The best part about cleaning with water is that most of it can be poured down the drain ... right?
“You should not just assume you can dump your spent fluids down the drain,” Larkin said. “Some of the chemical additives are fairly pH neutral, but some can get as high as 13 on the alkaline side, which means the spent fluid needs to be pH-balanced before it is disposed of, and the same is true on the acidic side.” Ultimately, she said, it comes down to the user’s local sewer ordinances.
Parts can be moved from station to station in this rotating basket, ensuring fluid is able
to reach every interior and exterior surface.

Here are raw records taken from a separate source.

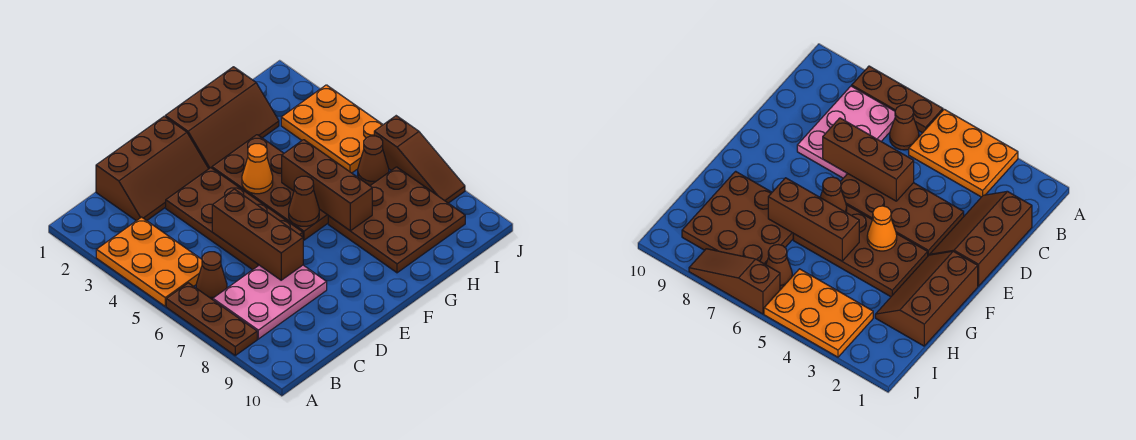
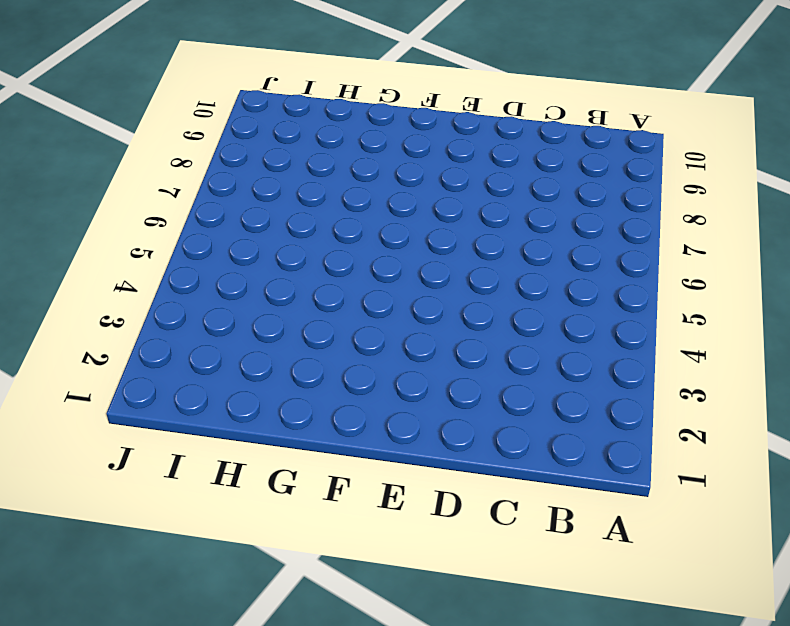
none -> orange plate A3:B5 level 1
none -> brown plate A6:A8 level 1
none -> brown cone B6 level 1

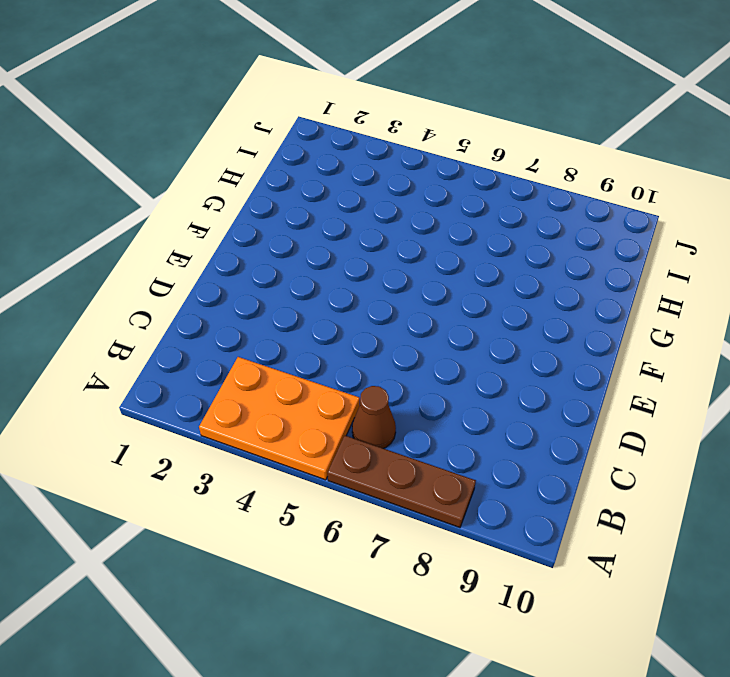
none -> pink plate B7:D8 level 1
none -> brown slope C1:E2 level 1 top 1
none -> brown plate D3:E6 level 1

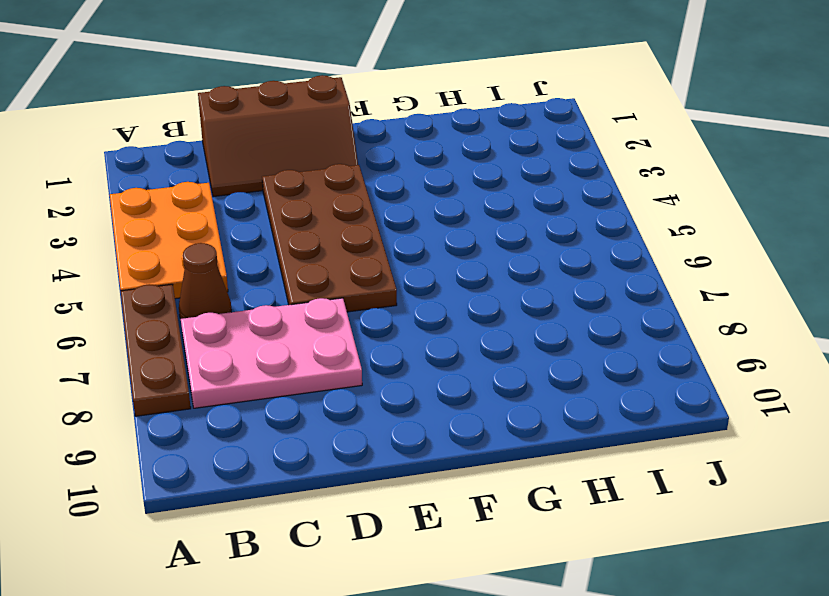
none -> brown slope F1:H2 level 1 top 1
none -> brown plate F3:G6 level 1
none -> brown plate G7:I9 level 1

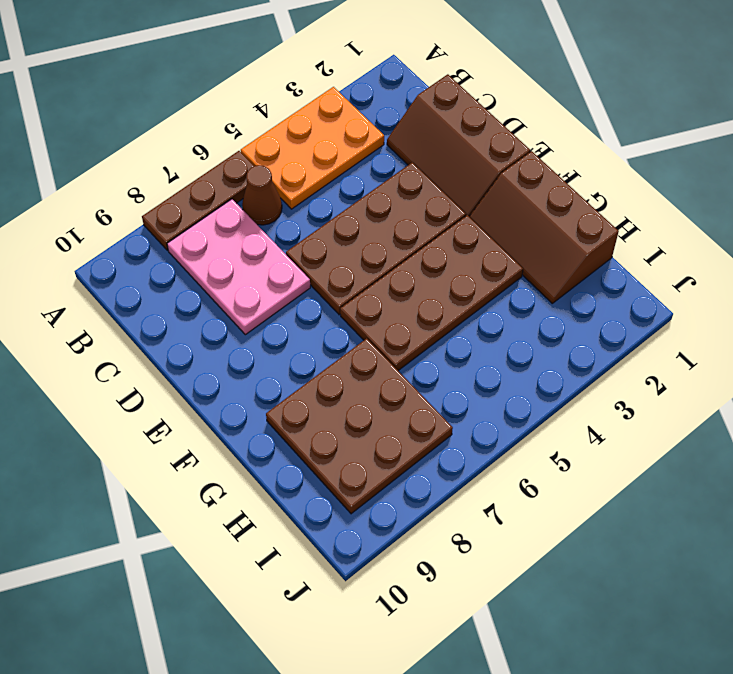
none -> orange plate I3:J5 level 1
none -> brown cone I6 level 1
none -> brown slope J6:J8 level 1 top 6

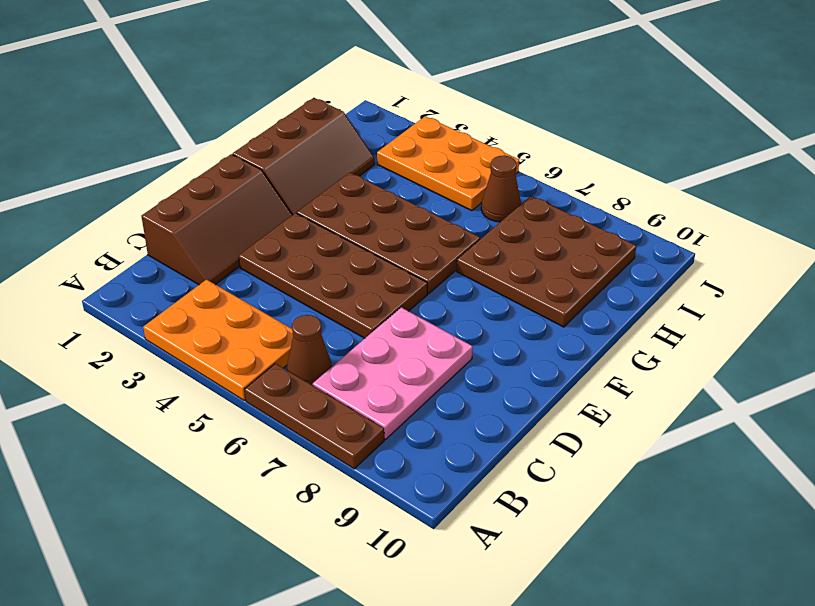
none -> brown slope J6:J8 level 1 top 6
none -> brown brick D5:D7 level 2
none -> orange cone F4 level 2

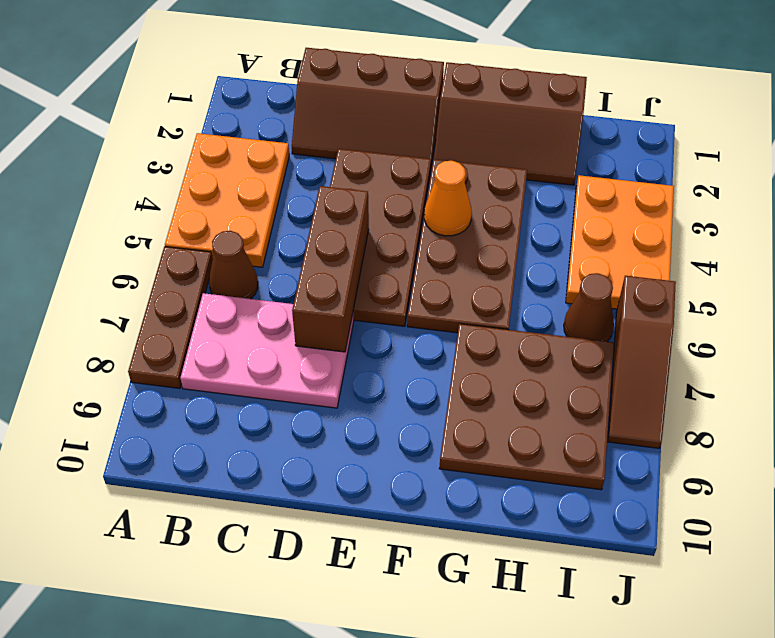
none -> brown cone F6 level 2
none -> brown brick G5:G7 level 2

Image courtesy of Miraclean.
Alliance, Manninen noted, is part of the Water Council, a consortium of companies that collaborate to find ways to conserve water. While the company’s location in the Great Lakes region means access to water is typically not a factor, that’s not the case for Manninen’s colleagues in the Southwest, where water is a precious commodity.
“Since the early ’90s, so many great cleaning agents have been developed that are both environmentally friendly and incredibly effective,” Manninen said. “Sometimes that means you can just send the spent water down the drain, as long as the additive is not hazardous and your shop is in compliance with the local sewer authority in terms of parts per million of oil and grease.”
But filtration has come a long way too, so, in a lot of other cases, users can filter out a large percentage of contaminants, which makes up only a small percentage of the total cleaning solution, he added. This means the amount of waste they have to deal with is still small compared to using solvents.
“As with pretty much everything in our line of work,” Manninen concluded, “it all comes down to what is being cleaned off the part.”